-- The data --
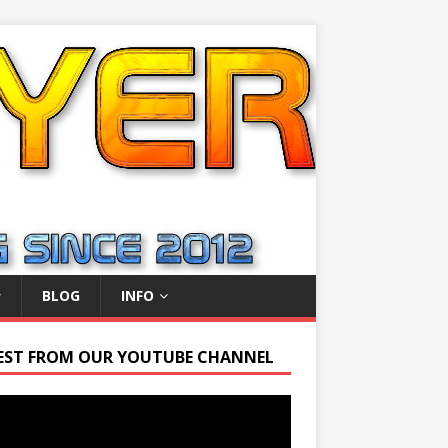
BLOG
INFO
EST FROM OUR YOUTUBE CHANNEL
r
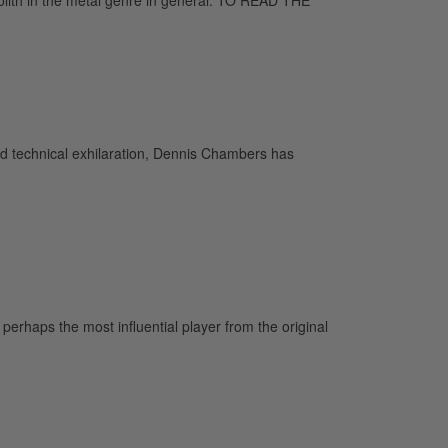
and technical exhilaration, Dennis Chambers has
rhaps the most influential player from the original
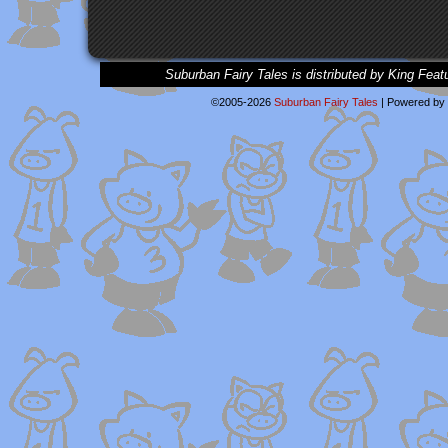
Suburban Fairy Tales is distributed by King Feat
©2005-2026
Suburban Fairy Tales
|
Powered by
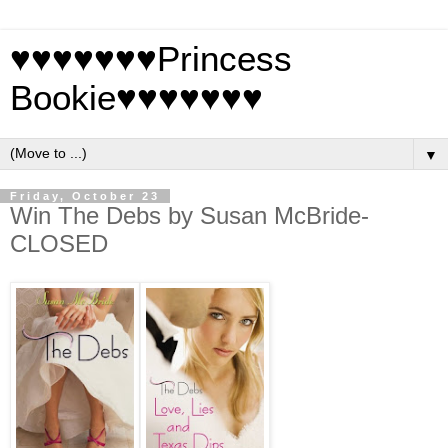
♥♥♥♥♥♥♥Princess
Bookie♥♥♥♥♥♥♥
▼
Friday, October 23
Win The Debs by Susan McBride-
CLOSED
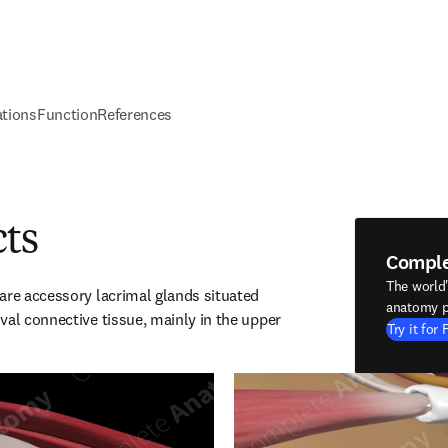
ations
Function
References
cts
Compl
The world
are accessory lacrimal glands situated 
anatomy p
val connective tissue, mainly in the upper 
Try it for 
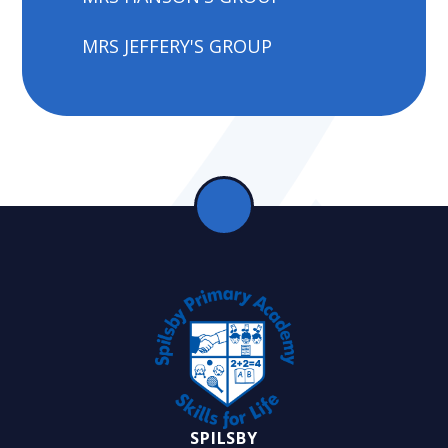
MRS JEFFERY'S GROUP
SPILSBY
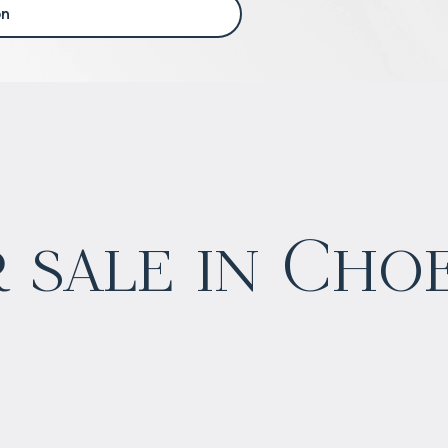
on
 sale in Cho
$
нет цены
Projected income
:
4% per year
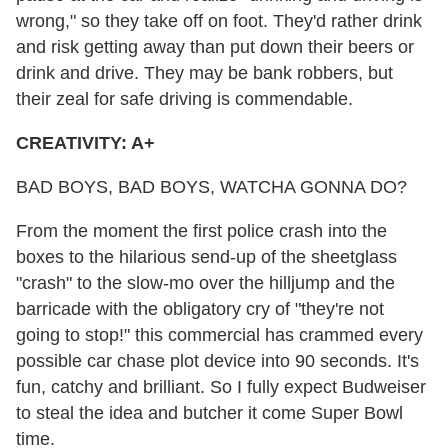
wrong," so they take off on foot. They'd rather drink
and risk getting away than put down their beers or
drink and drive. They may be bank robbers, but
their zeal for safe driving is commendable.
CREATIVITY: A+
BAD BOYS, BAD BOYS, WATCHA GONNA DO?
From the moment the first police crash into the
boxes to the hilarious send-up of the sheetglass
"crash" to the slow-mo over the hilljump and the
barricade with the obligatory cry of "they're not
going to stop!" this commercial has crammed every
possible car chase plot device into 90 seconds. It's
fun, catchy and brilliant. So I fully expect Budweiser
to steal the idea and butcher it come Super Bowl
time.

-- Try it --
Copy out, word for word, all the text read from the pages in the listing above. Leave the pictures out of your answer.

-- Answer to the exercise --
BLOG
INFO
EST FROM OUR YOUTUBE CHANNEL
r
and technical exhilaration, Dennis Chambers has
rhaps the most influential player from the original
Suburban Fairy Tales is distributed by King Feat
©2005-2026
Suburban Fairy Tales
|
Powered by
♥♥♥♥♥♥♥Princess
Bookie♥♥♥♥♥♥♥
▼
Friday, October 23
Win The Debs by Susan McBride-
CLOSED
ations
Function
References
cts
Compl
The world
are accessory lacrimal glands situated 
anatomy p
val connective tissue, mainly in the upper 
Try it for 
MRS JEFFERY'S GROUP
SPILSBY
on
 sale in Cho
$
нет цены
Projected income
:
4% per year
wrong," so they take off on foot. They'd rather drink
and risk getting away than put down their beers or
drink and drive. They may be bank robbers, but
their zeal for safe driving is commendable.
CREATIVITY: A+
BAD BOYS, BAD BOYS, WATCHA GONNA DO?
From the moment the first police crash into the
boxes to the hilarious send-up of the sheetglass
"crash" to the slow-mo over the hilljump and the
barricade with the obligatory cry of "they're not
going to stop!" this commercial has crammed every
possible car chase plot device into 90 seconds. It's
fun, catchy and brilliant. So I fully expect Budweiser
to steal the idea and butcher it come Super Bowl
time.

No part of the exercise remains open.